[Records provided]

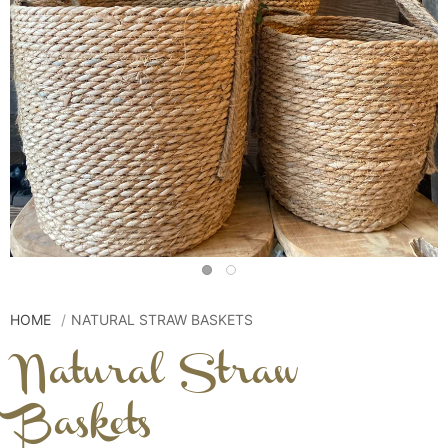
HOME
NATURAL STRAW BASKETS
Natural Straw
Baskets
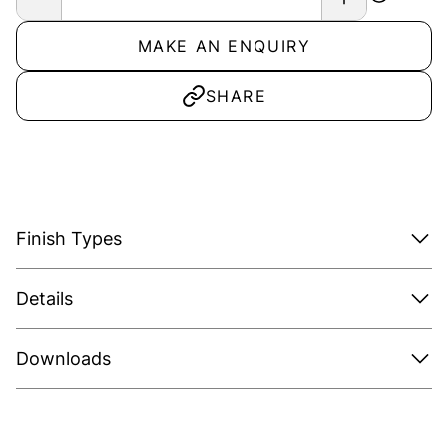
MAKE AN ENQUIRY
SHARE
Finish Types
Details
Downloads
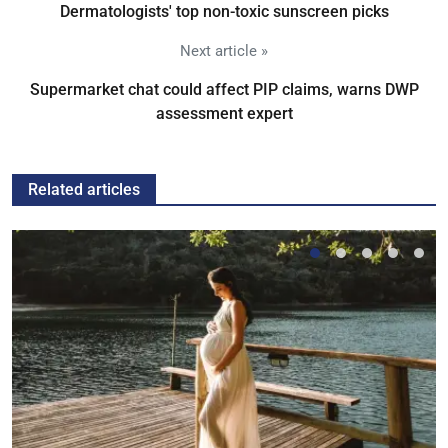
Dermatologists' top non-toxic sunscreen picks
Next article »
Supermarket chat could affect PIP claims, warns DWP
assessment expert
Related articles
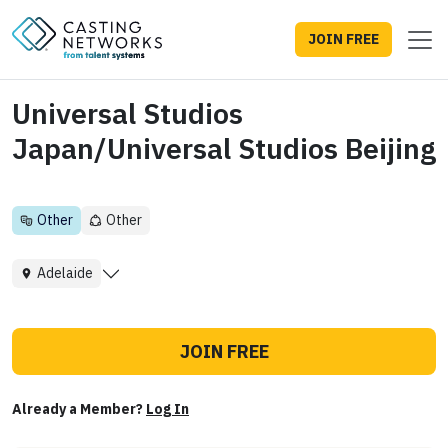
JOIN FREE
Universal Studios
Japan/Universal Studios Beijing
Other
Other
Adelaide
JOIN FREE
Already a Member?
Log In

[/Records provided]
[Records provided]

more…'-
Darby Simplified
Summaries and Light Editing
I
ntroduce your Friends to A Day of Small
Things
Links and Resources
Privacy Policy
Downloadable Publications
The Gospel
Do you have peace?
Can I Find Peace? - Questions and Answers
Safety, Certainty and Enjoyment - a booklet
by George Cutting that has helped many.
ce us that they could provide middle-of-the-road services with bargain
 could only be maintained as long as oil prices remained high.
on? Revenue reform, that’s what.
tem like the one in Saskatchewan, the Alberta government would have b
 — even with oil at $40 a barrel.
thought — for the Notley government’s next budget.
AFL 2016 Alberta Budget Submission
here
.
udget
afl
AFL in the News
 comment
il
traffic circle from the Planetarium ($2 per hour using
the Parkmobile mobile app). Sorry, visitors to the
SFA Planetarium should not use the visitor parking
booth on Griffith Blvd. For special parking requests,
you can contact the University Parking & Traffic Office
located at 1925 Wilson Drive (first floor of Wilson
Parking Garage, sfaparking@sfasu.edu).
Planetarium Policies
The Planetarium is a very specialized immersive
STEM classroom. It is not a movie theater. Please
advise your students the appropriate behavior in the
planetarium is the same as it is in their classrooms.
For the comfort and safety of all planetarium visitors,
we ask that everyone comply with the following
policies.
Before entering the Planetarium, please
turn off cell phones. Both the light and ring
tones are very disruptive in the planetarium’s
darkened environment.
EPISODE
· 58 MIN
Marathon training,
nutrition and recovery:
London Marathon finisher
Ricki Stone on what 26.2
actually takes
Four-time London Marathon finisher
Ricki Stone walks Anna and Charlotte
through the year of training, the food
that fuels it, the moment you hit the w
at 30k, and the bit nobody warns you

[/Records provided]

**Work request**
Once you find the line with "you can contact" above, print it and every line after it up to and including the line with "at 30k, and the bit nobody warns you", exactly as written and nothing else.

**Solution to this problem**
you can contact the University Parking & Traffic Office
located at 1925 Wilson Drive (first floor of Wilson
Parking Garage, sfaparking@sfasu.edu).
Planetarium Policies
The Planetarium is a very specialized immersive
STEM classroom. It is not a movie theater. Please
advise your students the appropriate behavior in the
planetarium is the same as it is in their classrooms.
For the comfort and safety of all planetarium visitors,
we ask that everyone comply with the following
policies.
Before entering the Planetarium, please
turn off cell phones. Both the light and ring
tones are very disruptive in the planetarium’s
darkened environment.
EPISODE
· 58 MIN
Marathon training,
nutrition and recovery:
London Marathon finisher
Ricki Stone on what 26.2
actually takes
Four-time London Marathon finisher
Ricki Stone walks Anna and Charlotte
through the year of training, the food
that fuels it, the moment you hit the w
at 30k, and the bit nobody warns you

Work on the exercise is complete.